Along the life cycle of oil sands-derived products, variability in terms of resource heterogeneity, operating decisions, as well as extraction and processing technologies affect a project’s GHG intensity. Previous LCAs that have quantified emissions from bitumen production and processing have not captured all sources of variability along the life cycle, either by including only some projects or employing simplified refinery modeling or modeling refining only of some crude types. Three studies are completed to address this literature gap.

In the first study, a statistically-enhanced version of the GreenHouse gas emissions of current Oil Sands Technologies model (GHOST-SE) is developed. Median lifetime GHG intensities for projects producing synthetic crude oil (SCO) range from 89-137 kg CO2eq/bbl SCO and for the project producing dilbit are 51 kg CO2eq/bbl dilbit. Projects show significant temporal variability. No project reaches steady-state in terms of GHG intensity. Next, GHOST-SE is integrated with a pipeline transportation model (COPTEM) and a refinery model (PRELIM) and

variability in life cycle emissions intensities are quantified. Allocation to products affects the relative GHG intensities of different projects (e.g., Project 1 has lowest median life cycle GHG intensity per MJ gasoline but highest per MJ diesel). These results demonstrate that there is no

representative project or crude type, even across projects within the same pathway (e.g., Mining SCO pathway).

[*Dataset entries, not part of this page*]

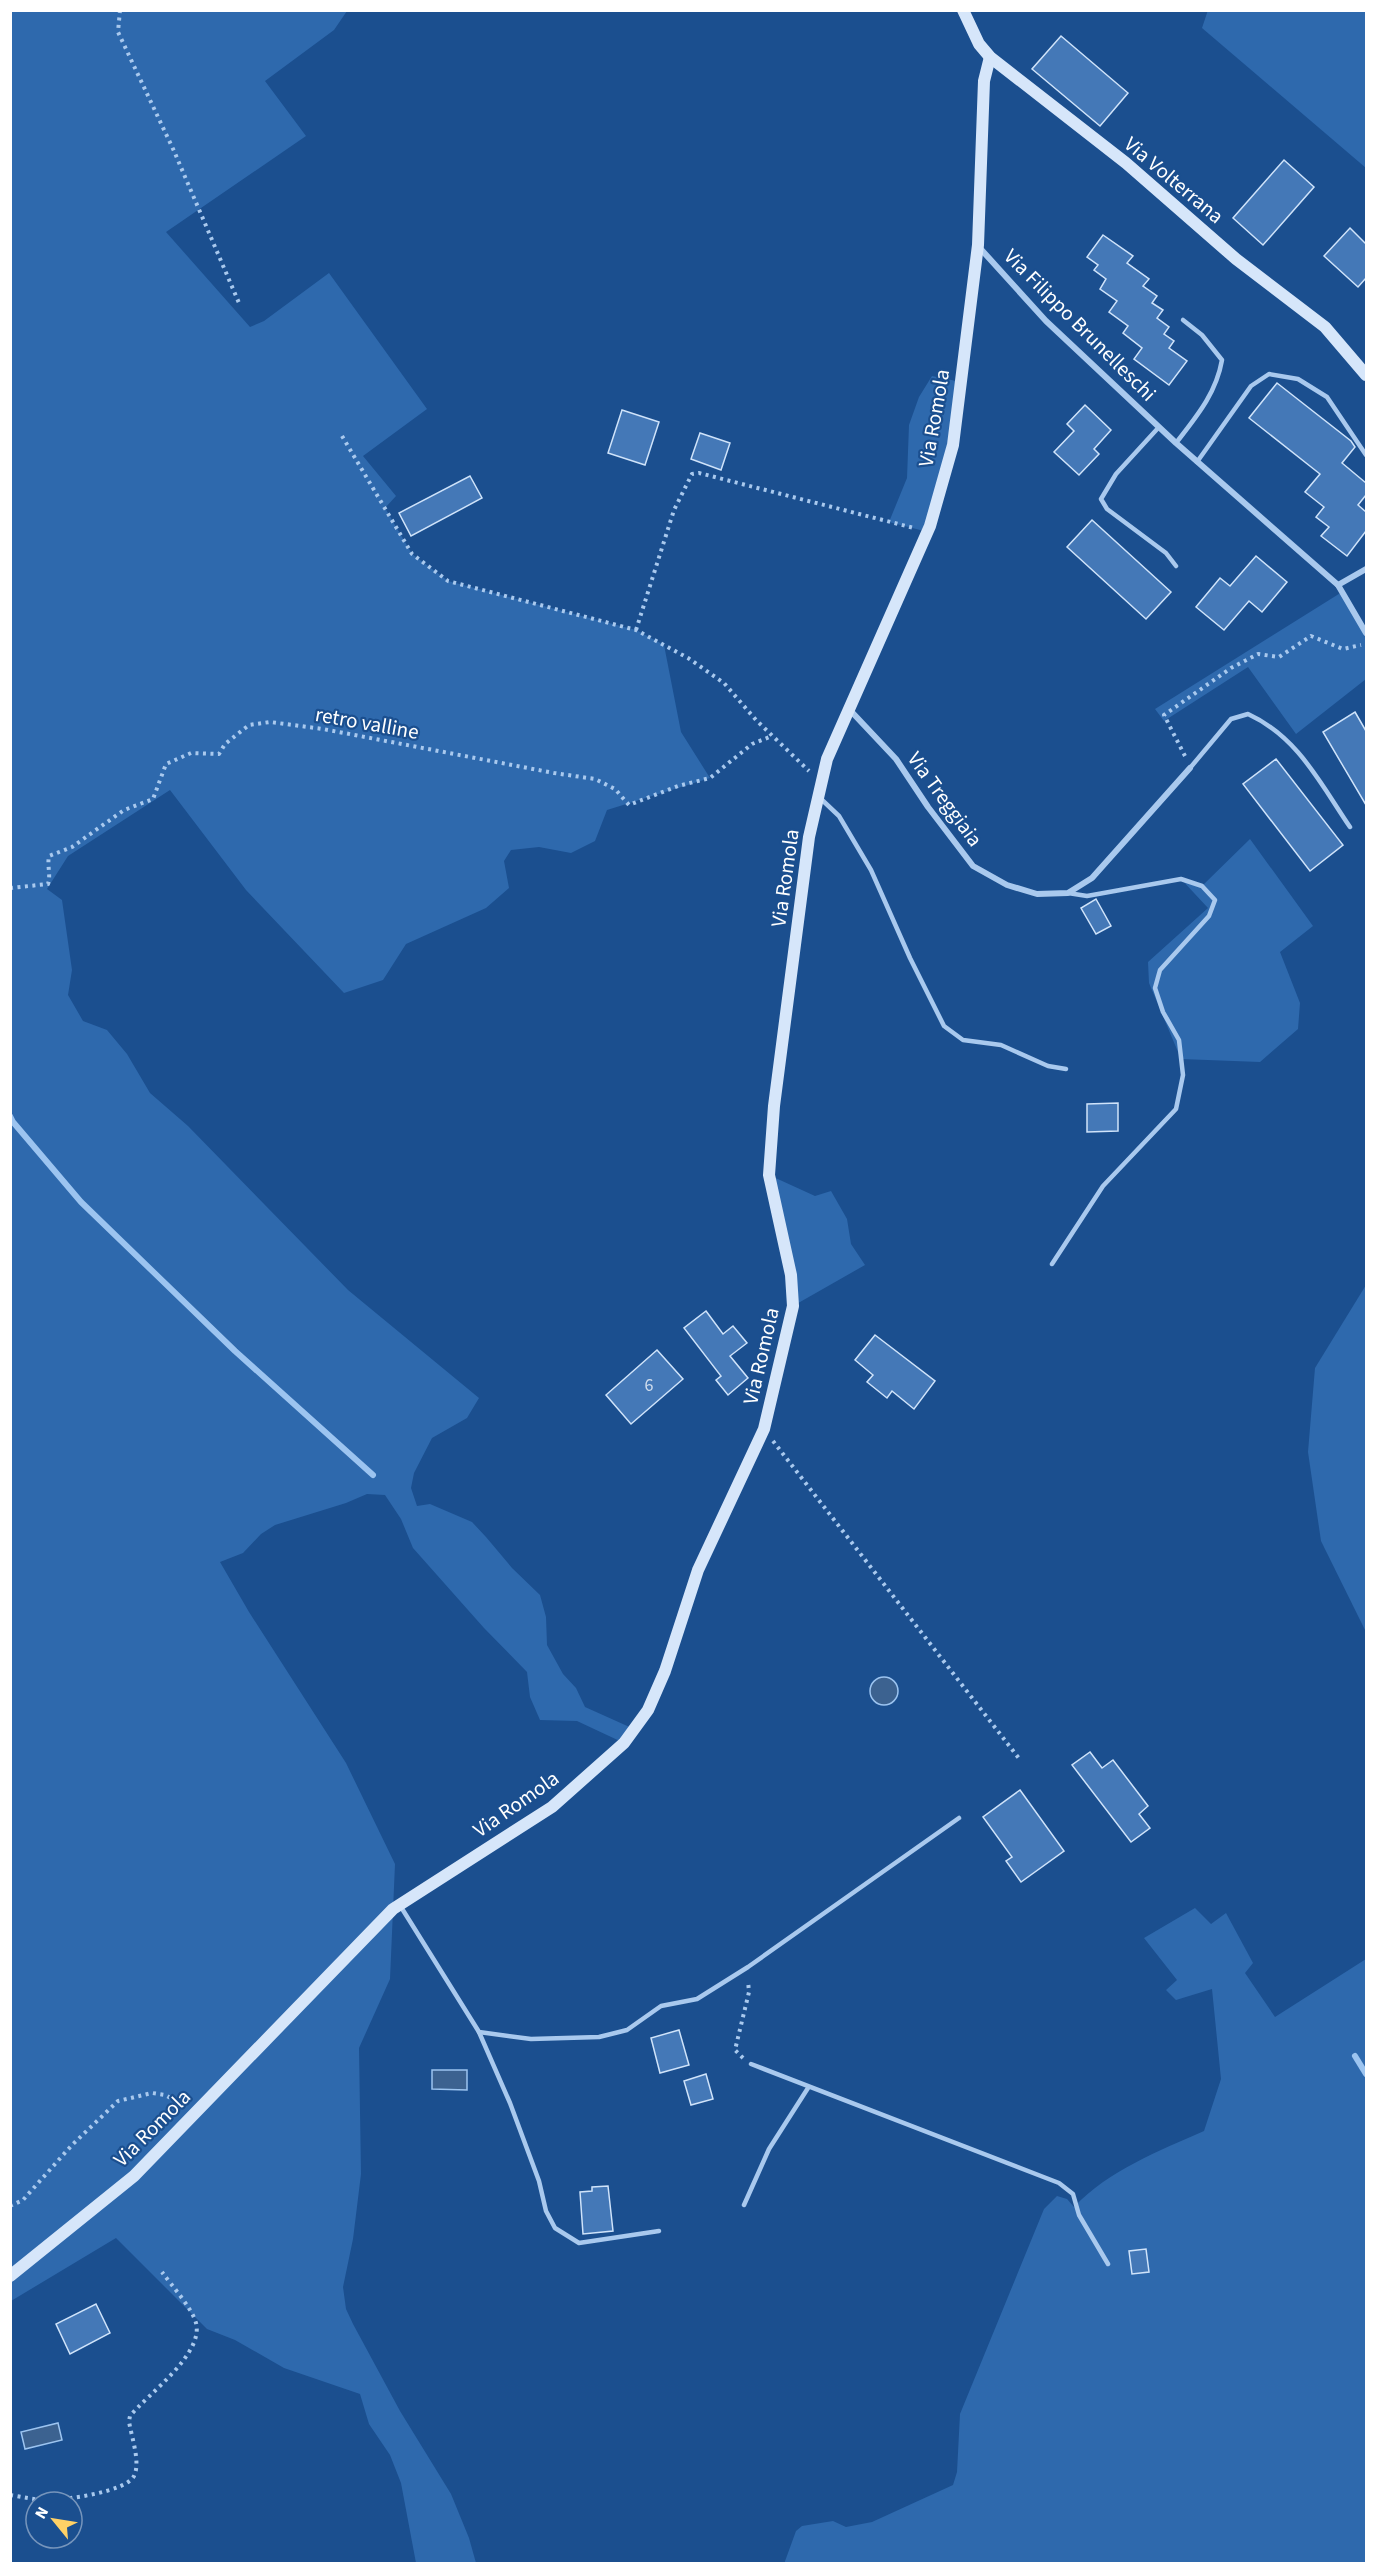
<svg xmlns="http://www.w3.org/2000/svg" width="1377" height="2574" font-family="'Source Sans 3',sans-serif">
<rect width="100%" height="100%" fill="#1b4f8f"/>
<!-- green -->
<g fill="#2e69ad">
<polygon points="1208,10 1366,11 1366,168 1202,28"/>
<polygon points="11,11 347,11 334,30 265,81 306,136 166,232 250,327 264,321 329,273 427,409 363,456 396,496 385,508 412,554 448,581 636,630 664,645 681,732 710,778 607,810 595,841 571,853 539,847 511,850 504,861 509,888 486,908 406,944 383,980 344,993 246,890 170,790 68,856 47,889 62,900 72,970 68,995 83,1021 107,1030 127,1054 150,1093 188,1126 348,1290 479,1398 467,1418 432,1438 414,1473 411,1488 417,1506 430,1504 472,1522 486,1537 512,1568 540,1595 546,1617 547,1645 563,1674 576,1688 585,1707 634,1729 624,1743 577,1721 540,1720 530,1697 527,1672 484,1628 413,1548 401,1519 385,1495 367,1494 346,1503 275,1525 261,1534 243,1553 220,1562 249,1612 346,1763 395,1864 390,1979 359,2048 361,2174 353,2239 343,2287 346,2309 353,2324 400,2411 451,2494 469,2538 476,2563 416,2563 401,2483 390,2455 369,2424 360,2394 284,2368 235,2340 207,2329 116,2238 11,2301"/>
<polygon points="932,376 961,382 928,532 889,522 907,478 909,425 919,397"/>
<polygon points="1342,592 1366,633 1366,679 1296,734 1248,667 1164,721 1155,709"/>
<polygon points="1250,839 1313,926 1280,952 1300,1003 1298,1029 1260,1062 1181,1059 1149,983 1148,962 1208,908 1181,879 1202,886"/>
<polygon points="769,1175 815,1196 831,1191 847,1219 851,1244 865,1265 793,1306"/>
<polygon points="1366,1285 1366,1632 1321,1541 1308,1452 1315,1368"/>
<path d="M1195 1908 1211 1924 1226 1913 1253 1963 1245 1973 1275 2017 1366 1959V2563L784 2564 796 2531 802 2526 833 2521 846 2527 872 2522 953 2485 957 2472 960 2414 1044 2209 1057 2196 1067 2199 1074 2207C1109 2170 1159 2151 1204 2131L1221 2079 1212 1989 1176 2000 1166 1990 1177 1980 1144 1938Z"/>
</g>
<!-- water -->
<g fill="#3c6290" stroke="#9cc4f0" stroke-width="1.5">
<circle cx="884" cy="1691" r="14"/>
<polygon points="432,2070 467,2070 467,2090 432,2089"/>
<polygon points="58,2423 62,2440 25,2449 21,2432"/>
</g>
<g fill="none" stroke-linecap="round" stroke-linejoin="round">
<!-- stream -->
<g stroke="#9cc4f0" stroke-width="6">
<polyline points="10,1116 13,1122 81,1202 235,1351 373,1475"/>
<polyline points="1355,2056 1366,2074"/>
</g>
</g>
<!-- building -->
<g fill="#4478b7" stroke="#cfe3fa" stroke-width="1.5">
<polygon points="1061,36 1128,93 1100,126 1032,69"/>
<polygon points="1284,160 1314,187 1263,245 1233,218"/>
<polygon points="1350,228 1366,244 1366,278 1358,287 1324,256"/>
<polygon points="1103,235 1133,256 1127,263 1149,279 1143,286 1157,296 1152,303 1163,310 1157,318 1169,327 1164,334 1174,341 1169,348 1187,361 1169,385 1134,359 1142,348 1123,333 1128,326 1109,312 1117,301 1100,289 1106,279 1094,270 1098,265 1087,257"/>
<polygon points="1277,383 1351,441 1355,447 1342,463 1366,483 1366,495 1358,505 1366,512 1366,531 1347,556 1321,536 1329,527 1316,517 1324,507 1305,492 1320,474 1249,418"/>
<polygon points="1085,405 1111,430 1094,449 1099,454 1079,475 1054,452 1074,431 1067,424"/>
<polygon points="622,410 659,422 645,465 608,453"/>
<polygon points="700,433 730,443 721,470 691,459"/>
<polygon points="470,476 482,498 411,536 399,513"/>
<polygon points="1092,520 1171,592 1146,619 1067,547"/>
<polygon points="1256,556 1287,582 1262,612 1249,601 1224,630 1196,607 1220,578 1230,586"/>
<polygon points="1355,712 1366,731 1366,805 1323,732"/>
<polygon points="1276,759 1343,845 1310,871 1243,784"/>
<polygon points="1096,899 1111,926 1096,934 1081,908"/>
<polygon points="1118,1103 1118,1131 1087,1132 1087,1104"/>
<polygon points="706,1311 723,1334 733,1326 747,1343 730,1356 748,1378 728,1395 716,1380 721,1376 684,1328"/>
<polygon points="875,1335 935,1381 914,1409 892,1391 887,1398 867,1382 873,1375 855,1360"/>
<polygon points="657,1350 683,1379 631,1424 606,1395"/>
<polygon points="1090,1752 1102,1768 1113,1760 1148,1806 1139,1814 1150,1828 1131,1842 1072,1765"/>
<polygon points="1020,1790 1064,1851 1021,1882 1006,1861 1012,1857 983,1817"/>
<polygon points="679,2030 689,2065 660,2073 651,2038"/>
<polygon points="706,2074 713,2099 691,2105 684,2081"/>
<polygon points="608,2186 613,2231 583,2234 580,2192 592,2191 592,2187"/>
<polygon points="1146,2249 1149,2272 1132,2274 1129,2251"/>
<polygon points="96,2304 110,2333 70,2354 56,2324"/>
</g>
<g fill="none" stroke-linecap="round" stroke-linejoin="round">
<!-- path -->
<g stroke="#a9c9ee" stroke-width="4" stroke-dasharray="3 4.5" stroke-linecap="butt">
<polyline points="120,10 118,32 174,151 239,303"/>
<polyline points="342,436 412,554 448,581 636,630 688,658 724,683 756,720 809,771"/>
<polyline points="636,630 674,510 692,474 699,473 914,528"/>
<polyline points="1185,756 1164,715 1231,668 1258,654 1279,657 1311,636 1343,649 1361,645"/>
<path d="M10 888 48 884C51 875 47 866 49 856L72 847 124 810 153 799 166 764 191 753 219 754 225 744 249 725 270 722 323 729 554 773 595 779 615 789 629 805 678 786 710 778 752 744 772 736"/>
<polyline points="773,1441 1021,1761"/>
<polyline points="743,2058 735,2050 749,1992 748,1981"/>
<polyline points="10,2206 23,2200 72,2145 118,2101 152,2093 165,2095 182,2104"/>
<path d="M10 2495C23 2497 35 2500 47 2500 65 2500 126 2492 134 2476 141 2462 131 2436 129 2421L130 2416C148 2394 204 2354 196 2323 192 2308 172 2286 162 2272"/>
</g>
<!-- lane -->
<g stroke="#a9c9ee" stroke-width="4.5">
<polyline points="1159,427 1116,474 1101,499 1107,509 1166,553 1176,566"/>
<path d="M1176 443C1196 417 1216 394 1222 360L1202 335 1183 320"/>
<polyline points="1197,462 1251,386 1269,374 1298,379 1327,397 1366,455"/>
<path d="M1190 768 1231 719 1248 714C1298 737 1320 783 1350 827"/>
<polyline points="820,798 839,816 871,870 910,958 944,1026 963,1040 1001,1045 1048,1066 1066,1069"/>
<polyline points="1052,1264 1103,1186 1176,1109 1183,1075 1179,1040 1163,1012 1155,988 1160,970 1209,916 1215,900 1202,886 1181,879 1087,896 1068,893"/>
<polyline points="401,1907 479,2032 531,2039 599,2037 627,2030 661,2006 697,1999 748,1967 959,1818"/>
<polyline points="479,2032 510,2103 539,2181 546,2211 555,2228 579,2243 659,2231"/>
<polyline points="751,2064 1059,2183 1073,2194 1079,2215 1108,2264"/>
<polyline points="744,2205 769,2149 808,2088"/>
</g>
<!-- street -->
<g stroke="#a9c9ee" stroke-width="6">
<polyline points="978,246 1046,321 1176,443 1338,585 1366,633"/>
<polyline points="1338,585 1366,569"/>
<polyline points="848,708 896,759 928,807 973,866 1007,885 1037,894 1068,893 1092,878 1190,768"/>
</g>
<!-- secondary -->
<g stroke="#d6e6fa" stroke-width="12">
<polyline points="963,10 979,44 990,57 1126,163 1236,259 1325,327 1366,375"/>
<polyline points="10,2276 134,2176 393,1909 552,1807 624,1743 648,1710 665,1671 698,1570 764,1429 793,1306 791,1275 769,1175 774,1106 809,837 827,759 930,526 953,445 978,245 984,81 990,57"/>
</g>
</g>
<g text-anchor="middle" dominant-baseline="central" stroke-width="4.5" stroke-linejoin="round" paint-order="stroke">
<!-- number labels -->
<g font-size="18" fill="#d0dded">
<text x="649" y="1385">6</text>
</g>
<!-- street labels -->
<g font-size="21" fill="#fff" stroke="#1b4f8f">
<text transform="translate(1174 180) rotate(40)">Via Volterrana</text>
<text transform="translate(1080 325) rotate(45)">Via Filippo Brunelleschi</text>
<text transform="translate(934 418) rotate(-80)">Via Romola</text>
<text transform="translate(367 723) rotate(10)">retro valline</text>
<text transform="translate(945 799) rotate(54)">Via Treggiaia</text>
<text transform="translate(785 878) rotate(-82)">Via Romola</text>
<text transform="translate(761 1356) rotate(-77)">Via Romola</text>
<text transform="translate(516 1804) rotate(-35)">Via Romola</text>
<text transform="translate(152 2128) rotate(-45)">Via Romola</text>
</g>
</g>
<!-- border -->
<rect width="1377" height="2574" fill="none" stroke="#ffffff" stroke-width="24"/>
<!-- north arrow -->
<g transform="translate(54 2520) rotate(300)"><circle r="28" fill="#1b4f8f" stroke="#7695bc" stroke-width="1.5"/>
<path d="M0-4.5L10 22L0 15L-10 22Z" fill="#ffd166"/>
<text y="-9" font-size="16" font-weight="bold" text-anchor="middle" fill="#ffffff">N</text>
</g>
</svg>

In the final study, expert elicitation methods are employed to assess the potential role for emerging technologies to decrease upstream GHG intensity between 2014 and 2034. Experts surveyed do not expect emerging technologies to play a major role in reducing upstream oil

sands energy consumption but are more likely to be applied to access marginal resources not economic with current production technologies.

Accurate characterizations of the emissions from the life cycle of oil-sands derived fuels has the potential to assist oil sands operators and policymakers to:​ set benchmarks, develop projections of future emissions, and identify opportunities for GHG intensity reductions along the life cycle of the fuel. The findings of this thesis can also inform operators and policymakers about the potential unintended consequences of policy decisions.